- [What this task involves]
Give the number of lines in the following entries that contain the word "none", with nothing added.

- [Given data]

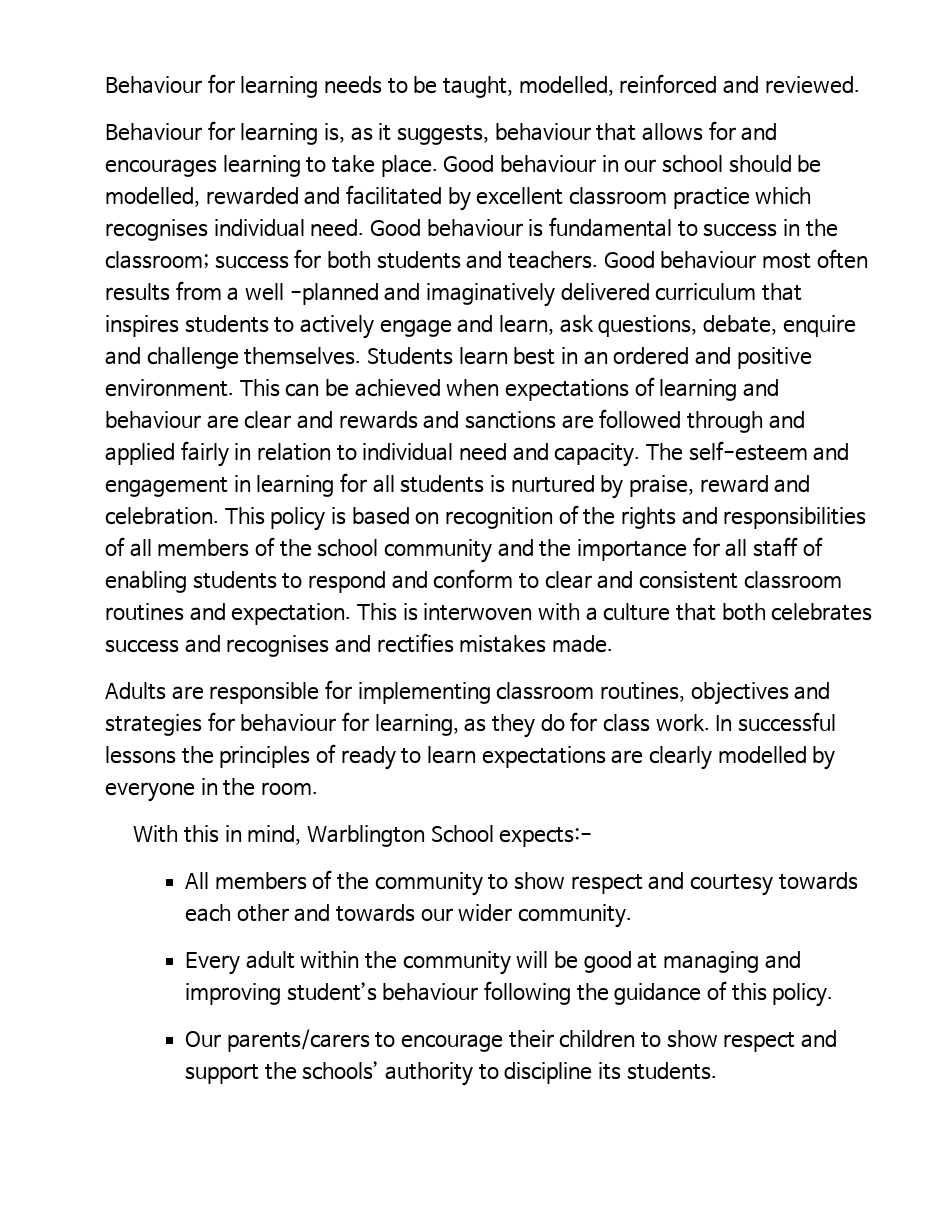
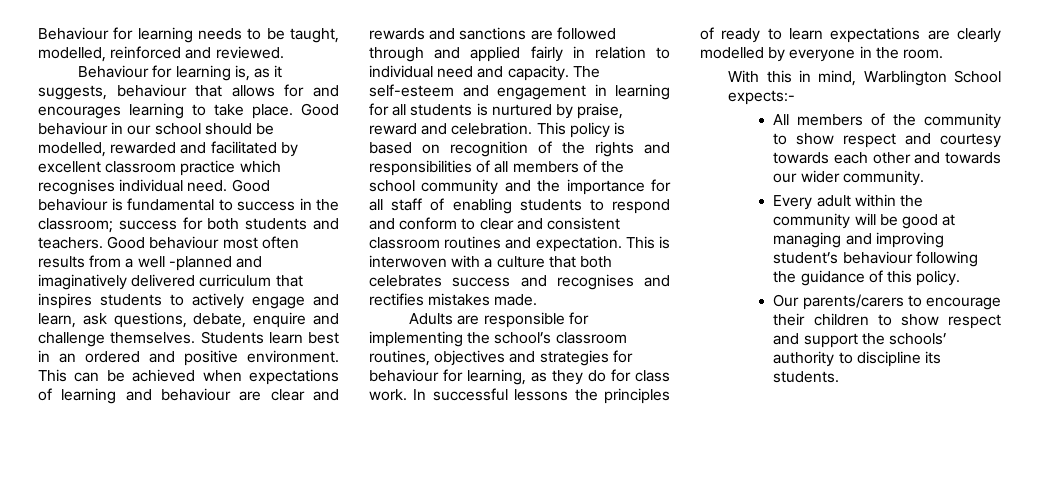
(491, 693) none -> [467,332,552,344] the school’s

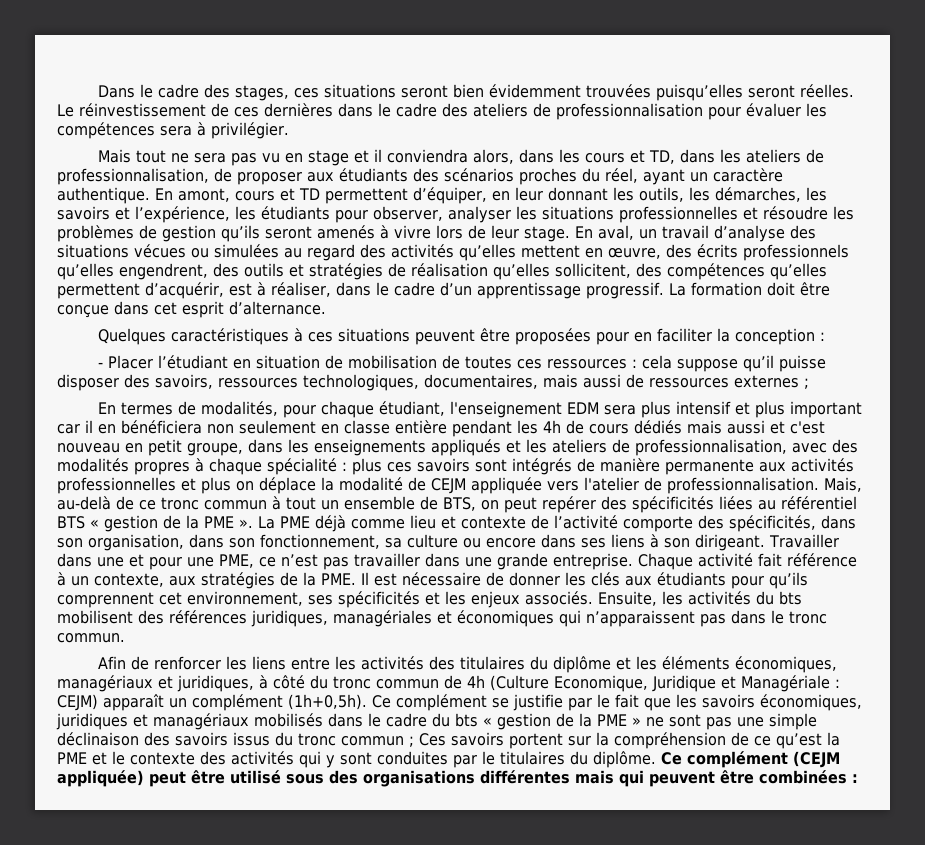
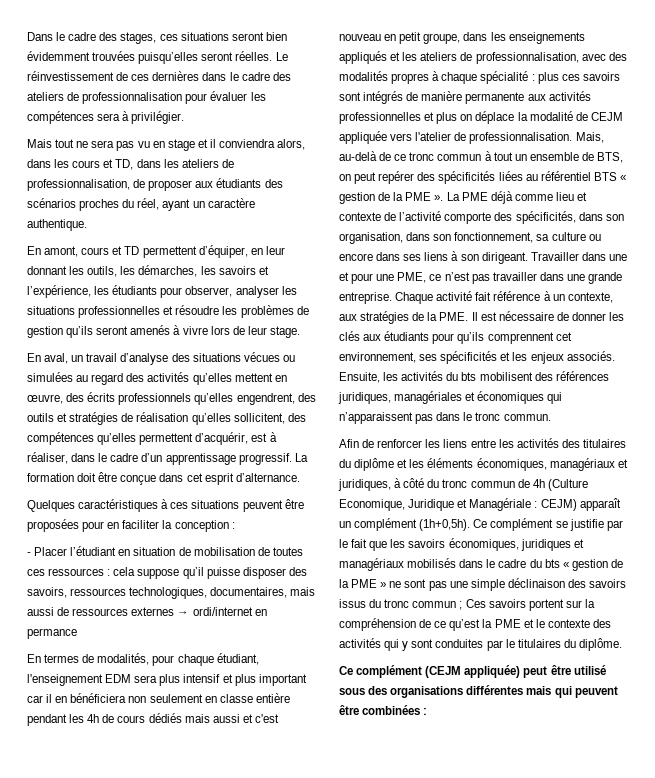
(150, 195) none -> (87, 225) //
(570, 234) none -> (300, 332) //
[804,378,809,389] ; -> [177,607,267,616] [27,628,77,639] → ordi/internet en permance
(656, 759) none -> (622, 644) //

- [Task output]
4